| Prompt |
Write out the chat API text between "Mesibo reinforces the" and "resources more efficiently.", inclusive, replacing "cross-platform" with "multi-platform".

Mesibo reinforces the complexities of chat and messaging solutions by providing a cross-platform API with a scalable carrier-grade platform. It can also support millions of concurrent calls and messaging because of its low latency and high-reliability features.
White-Label Video Chat APIs
This API type makes it easy to build a cross-platform video-conferencing application in a similar way you would use a general-purpose chat API. Although it doesn’t seem as affordable as open-source APIs, it allows your team to ship chat features much faster.
Daily is a cloud-based video calling platform that can help your company manage video calls, conference rooms, recording, and more. It offers the fastest time-to-value video API platform to save time and money by using dev resources more efficiently.
Agora is another video calling solution that can deliver individual and multi-party video call and conferencing features. It can offer low-latency results while providing high-quality video calls across platforms such as iOS, Android, and the web.
Sinch provides seamless integration of its video calling features with a quick import of lightweight SDK to enhance users’ collaboration. With this video chat solution, your team can integrate existing or new applications while offering high-quality video calls on any of the three major platforms.

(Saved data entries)
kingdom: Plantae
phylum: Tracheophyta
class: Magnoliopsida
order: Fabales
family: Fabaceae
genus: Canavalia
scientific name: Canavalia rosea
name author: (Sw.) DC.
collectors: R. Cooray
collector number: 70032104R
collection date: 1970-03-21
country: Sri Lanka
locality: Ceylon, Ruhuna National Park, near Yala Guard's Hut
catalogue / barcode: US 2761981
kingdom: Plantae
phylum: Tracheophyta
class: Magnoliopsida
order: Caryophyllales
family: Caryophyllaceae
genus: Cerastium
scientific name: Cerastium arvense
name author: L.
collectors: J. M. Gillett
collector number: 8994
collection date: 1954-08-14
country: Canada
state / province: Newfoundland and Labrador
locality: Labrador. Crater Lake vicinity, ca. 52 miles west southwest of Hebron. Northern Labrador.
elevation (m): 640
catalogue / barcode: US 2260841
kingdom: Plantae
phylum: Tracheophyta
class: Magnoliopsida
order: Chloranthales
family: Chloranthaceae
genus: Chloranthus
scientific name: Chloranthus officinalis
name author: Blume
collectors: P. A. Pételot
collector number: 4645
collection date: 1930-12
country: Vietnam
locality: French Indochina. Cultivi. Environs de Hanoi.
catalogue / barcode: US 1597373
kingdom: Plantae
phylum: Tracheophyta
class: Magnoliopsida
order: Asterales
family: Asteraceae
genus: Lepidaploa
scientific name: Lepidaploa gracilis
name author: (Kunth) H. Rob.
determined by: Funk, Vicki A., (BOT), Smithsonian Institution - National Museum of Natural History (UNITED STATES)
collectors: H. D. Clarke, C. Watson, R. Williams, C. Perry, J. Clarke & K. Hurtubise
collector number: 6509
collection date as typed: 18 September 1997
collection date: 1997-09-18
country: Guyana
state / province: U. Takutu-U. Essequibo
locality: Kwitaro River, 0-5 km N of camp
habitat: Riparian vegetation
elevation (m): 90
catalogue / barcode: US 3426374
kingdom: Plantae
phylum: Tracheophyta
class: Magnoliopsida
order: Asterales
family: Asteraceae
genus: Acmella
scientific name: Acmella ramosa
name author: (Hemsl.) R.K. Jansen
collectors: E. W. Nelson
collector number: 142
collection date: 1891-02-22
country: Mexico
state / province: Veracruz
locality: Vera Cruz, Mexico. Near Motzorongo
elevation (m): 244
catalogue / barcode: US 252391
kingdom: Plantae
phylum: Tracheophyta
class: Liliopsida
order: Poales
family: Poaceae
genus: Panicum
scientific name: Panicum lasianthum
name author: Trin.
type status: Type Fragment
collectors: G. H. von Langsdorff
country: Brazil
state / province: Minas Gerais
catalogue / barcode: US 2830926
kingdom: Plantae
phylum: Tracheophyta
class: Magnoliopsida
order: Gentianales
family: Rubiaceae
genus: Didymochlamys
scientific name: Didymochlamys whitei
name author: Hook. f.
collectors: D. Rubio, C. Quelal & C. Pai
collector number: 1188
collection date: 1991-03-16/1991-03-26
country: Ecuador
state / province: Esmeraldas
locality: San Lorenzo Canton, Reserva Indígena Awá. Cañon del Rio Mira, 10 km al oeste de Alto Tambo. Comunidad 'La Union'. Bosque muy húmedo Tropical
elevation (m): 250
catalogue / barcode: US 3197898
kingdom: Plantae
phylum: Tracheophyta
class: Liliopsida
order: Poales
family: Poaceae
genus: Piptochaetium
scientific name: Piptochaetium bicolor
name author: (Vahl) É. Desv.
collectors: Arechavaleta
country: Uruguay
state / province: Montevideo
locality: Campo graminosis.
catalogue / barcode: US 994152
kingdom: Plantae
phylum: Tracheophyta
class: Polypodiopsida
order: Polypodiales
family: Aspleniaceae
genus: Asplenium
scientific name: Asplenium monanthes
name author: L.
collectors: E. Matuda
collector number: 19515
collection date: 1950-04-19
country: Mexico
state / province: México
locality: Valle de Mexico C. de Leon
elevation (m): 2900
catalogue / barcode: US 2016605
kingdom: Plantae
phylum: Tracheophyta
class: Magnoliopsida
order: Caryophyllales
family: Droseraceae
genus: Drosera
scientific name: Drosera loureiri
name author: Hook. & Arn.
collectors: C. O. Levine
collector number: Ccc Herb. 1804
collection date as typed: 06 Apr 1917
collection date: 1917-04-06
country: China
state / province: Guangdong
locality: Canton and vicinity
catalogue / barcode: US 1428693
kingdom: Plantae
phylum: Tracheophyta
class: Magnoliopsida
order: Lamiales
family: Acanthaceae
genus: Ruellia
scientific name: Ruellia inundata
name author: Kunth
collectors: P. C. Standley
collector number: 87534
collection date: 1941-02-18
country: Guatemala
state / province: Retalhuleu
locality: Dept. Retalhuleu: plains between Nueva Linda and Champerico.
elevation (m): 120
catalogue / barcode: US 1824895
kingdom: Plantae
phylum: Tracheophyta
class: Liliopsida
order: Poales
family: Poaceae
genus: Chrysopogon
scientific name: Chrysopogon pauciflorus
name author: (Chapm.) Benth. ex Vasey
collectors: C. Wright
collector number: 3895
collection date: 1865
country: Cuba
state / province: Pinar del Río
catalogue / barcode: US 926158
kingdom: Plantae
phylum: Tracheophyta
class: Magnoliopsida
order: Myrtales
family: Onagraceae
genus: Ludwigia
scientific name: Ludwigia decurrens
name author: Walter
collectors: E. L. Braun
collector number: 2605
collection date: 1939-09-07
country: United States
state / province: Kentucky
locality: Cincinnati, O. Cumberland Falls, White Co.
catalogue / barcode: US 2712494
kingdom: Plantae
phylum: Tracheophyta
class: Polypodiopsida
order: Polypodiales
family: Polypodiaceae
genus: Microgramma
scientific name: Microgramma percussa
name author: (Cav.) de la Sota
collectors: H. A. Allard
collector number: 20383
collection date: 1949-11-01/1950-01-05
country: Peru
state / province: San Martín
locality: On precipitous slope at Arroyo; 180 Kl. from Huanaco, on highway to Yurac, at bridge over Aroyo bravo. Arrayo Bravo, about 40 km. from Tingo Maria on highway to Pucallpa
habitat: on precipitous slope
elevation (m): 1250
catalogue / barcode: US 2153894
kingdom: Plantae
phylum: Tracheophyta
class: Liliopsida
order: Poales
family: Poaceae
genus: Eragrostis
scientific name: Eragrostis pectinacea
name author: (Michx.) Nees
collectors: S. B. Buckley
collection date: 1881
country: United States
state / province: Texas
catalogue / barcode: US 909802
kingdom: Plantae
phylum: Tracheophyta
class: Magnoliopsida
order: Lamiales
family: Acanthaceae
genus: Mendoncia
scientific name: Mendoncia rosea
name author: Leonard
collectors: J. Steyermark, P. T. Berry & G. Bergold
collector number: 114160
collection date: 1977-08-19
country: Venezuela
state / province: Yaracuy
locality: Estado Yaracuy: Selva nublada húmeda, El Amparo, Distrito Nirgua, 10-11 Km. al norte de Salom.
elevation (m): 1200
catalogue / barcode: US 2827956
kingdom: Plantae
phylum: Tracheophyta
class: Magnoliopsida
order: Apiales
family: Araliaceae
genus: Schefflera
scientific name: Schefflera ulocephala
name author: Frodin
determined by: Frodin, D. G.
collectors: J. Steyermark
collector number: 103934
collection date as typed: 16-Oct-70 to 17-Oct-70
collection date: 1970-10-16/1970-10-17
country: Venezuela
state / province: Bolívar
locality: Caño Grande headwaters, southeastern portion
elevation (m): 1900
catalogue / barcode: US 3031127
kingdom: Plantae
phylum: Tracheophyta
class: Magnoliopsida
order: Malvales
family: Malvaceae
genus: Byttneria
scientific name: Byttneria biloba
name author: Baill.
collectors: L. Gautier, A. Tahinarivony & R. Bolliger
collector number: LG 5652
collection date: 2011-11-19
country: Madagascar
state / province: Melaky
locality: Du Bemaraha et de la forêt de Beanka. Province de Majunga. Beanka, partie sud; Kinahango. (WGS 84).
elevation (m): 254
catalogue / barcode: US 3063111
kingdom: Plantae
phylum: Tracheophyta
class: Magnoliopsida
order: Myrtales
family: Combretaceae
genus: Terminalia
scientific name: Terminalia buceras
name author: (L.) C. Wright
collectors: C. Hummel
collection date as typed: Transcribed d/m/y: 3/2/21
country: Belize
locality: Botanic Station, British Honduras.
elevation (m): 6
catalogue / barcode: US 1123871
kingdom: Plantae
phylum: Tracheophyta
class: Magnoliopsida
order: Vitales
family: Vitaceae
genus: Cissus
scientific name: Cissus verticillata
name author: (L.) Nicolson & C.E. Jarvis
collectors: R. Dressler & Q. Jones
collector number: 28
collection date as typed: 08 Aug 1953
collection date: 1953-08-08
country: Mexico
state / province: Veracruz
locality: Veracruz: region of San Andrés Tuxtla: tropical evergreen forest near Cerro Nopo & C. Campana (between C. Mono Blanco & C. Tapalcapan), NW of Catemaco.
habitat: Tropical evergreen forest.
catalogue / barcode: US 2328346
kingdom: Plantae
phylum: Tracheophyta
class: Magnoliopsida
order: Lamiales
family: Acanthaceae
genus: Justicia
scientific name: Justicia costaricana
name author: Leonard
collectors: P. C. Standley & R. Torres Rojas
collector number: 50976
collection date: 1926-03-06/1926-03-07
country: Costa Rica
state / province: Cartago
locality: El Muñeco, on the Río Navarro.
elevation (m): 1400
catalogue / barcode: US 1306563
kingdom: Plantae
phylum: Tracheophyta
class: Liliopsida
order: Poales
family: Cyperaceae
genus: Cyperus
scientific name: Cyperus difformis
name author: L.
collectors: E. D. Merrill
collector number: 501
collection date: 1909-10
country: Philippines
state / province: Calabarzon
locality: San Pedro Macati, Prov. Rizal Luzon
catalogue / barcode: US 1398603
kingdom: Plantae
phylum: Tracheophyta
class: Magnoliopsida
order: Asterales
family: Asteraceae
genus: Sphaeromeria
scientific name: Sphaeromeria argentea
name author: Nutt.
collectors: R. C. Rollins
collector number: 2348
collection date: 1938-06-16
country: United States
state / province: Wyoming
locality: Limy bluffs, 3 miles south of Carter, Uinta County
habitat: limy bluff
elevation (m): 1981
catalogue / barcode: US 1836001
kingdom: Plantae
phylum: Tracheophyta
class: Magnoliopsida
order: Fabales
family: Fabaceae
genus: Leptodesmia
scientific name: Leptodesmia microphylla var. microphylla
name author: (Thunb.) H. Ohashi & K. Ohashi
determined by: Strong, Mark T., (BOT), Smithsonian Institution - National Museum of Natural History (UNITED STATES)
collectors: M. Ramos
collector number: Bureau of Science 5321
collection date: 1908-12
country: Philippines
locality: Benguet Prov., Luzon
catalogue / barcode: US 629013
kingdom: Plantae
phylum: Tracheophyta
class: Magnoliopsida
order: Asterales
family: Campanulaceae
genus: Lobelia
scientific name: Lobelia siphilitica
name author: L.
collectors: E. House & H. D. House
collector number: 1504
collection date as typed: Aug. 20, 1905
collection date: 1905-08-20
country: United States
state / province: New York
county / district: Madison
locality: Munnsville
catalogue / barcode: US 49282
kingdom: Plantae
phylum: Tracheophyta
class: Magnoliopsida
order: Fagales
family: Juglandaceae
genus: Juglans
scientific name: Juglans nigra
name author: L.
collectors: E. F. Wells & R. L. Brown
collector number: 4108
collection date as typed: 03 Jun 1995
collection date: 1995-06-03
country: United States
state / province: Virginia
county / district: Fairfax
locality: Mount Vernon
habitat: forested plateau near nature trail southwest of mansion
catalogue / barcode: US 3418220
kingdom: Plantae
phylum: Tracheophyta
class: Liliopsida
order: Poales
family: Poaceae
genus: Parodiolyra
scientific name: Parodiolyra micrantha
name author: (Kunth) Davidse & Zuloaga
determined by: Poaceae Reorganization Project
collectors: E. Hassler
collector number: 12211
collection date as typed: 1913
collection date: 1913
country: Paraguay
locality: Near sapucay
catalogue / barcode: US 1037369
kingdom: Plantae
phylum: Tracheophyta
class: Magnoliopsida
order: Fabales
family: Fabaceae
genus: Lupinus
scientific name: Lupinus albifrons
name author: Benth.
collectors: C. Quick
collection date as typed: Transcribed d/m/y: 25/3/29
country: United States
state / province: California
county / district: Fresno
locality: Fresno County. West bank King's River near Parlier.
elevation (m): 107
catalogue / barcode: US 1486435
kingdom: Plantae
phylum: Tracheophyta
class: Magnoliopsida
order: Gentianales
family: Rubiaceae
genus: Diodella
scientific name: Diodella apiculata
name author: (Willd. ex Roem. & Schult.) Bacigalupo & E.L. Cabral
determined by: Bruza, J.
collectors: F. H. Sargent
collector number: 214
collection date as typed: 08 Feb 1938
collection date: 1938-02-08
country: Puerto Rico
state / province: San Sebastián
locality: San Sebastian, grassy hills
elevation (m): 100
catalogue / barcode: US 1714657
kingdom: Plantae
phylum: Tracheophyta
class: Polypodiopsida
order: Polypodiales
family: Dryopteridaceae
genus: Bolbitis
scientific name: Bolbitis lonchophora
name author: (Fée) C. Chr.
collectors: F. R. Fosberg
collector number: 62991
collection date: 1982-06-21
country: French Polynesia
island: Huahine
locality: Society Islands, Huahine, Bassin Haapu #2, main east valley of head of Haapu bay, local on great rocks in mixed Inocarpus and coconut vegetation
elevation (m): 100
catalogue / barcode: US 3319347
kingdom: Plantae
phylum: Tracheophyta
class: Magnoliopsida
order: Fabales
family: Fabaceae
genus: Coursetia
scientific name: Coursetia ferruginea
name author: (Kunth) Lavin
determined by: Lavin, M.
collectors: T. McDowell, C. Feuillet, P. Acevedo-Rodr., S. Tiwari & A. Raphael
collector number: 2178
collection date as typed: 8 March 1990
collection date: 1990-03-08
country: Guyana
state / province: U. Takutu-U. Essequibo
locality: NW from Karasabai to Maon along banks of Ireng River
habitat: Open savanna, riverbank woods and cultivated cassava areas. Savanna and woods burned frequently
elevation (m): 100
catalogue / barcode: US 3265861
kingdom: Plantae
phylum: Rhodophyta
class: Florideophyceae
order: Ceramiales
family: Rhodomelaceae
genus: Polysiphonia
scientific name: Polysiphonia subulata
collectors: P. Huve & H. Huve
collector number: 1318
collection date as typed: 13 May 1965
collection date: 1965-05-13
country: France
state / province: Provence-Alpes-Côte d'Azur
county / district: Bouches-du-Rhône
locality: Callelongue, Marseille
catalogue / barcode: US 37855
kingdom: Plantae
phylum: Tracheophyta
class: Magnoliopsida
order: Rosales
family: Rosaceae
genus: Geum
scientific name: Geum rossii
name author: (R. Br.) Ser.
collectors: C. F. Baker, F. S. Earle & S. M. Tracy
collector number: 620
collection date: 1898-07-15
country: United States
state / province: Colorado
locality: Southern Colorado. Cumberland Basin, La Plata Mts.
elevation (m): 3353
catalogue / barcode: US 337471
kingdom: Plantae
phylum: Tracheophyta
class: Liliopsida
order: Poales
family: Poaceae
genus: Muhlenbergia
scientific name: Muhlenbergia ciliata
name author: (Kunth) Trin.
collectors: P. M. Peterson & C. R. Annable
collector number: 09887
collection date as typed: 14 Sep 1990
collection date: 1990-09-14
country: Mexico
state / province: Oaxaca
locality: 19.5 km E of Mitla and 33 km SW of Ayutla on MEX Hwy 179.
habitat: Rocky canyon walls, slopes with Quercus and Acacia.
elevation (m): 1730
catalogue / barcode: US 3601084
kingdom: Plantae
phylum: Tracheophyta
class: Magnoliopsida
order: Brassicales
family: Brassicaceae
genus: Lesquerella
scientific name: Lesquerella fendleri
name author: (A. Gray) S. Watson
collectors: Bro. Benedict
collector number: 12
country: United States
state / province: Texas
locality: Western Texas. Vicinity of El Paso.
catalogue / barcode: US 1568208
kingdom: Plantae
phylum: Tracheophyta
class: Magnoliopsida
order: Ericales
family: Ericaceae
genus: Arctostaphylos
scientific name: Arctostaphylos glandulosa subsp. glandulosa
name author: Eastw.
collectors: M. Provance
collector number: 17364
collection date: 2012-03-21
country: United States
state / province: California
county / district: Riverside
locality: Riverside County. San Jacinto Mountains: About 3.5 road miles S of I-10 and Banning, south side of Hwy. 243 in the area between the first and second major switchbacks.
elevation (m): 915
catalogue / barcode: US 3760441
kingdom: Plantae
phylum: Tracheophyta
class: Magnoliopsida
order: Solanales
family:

| Result of this exercise |
Mesibo reinforces the complexities of chat and messaging solutions by providing a multi-platform API with a scalable carrier-grade platform. It can also support millions of concurrent calls and messaging because of its low latency and high-reliability features.
White-Label Video Chat APIs
This API type makes it easy to build a multi-platform video-conferencing application in a similar way you would use a general-purpose chat API. Although it doesn’t seem as affordable as open-source APIs, it allows your team to ship chat features much faster.
Daily is a cloud-based video calling platform that can help your company manage video calls, conference rooms, recording, and more. It offers the fastest time-to-value video API platform to save time and money by using dev resources more efficiently.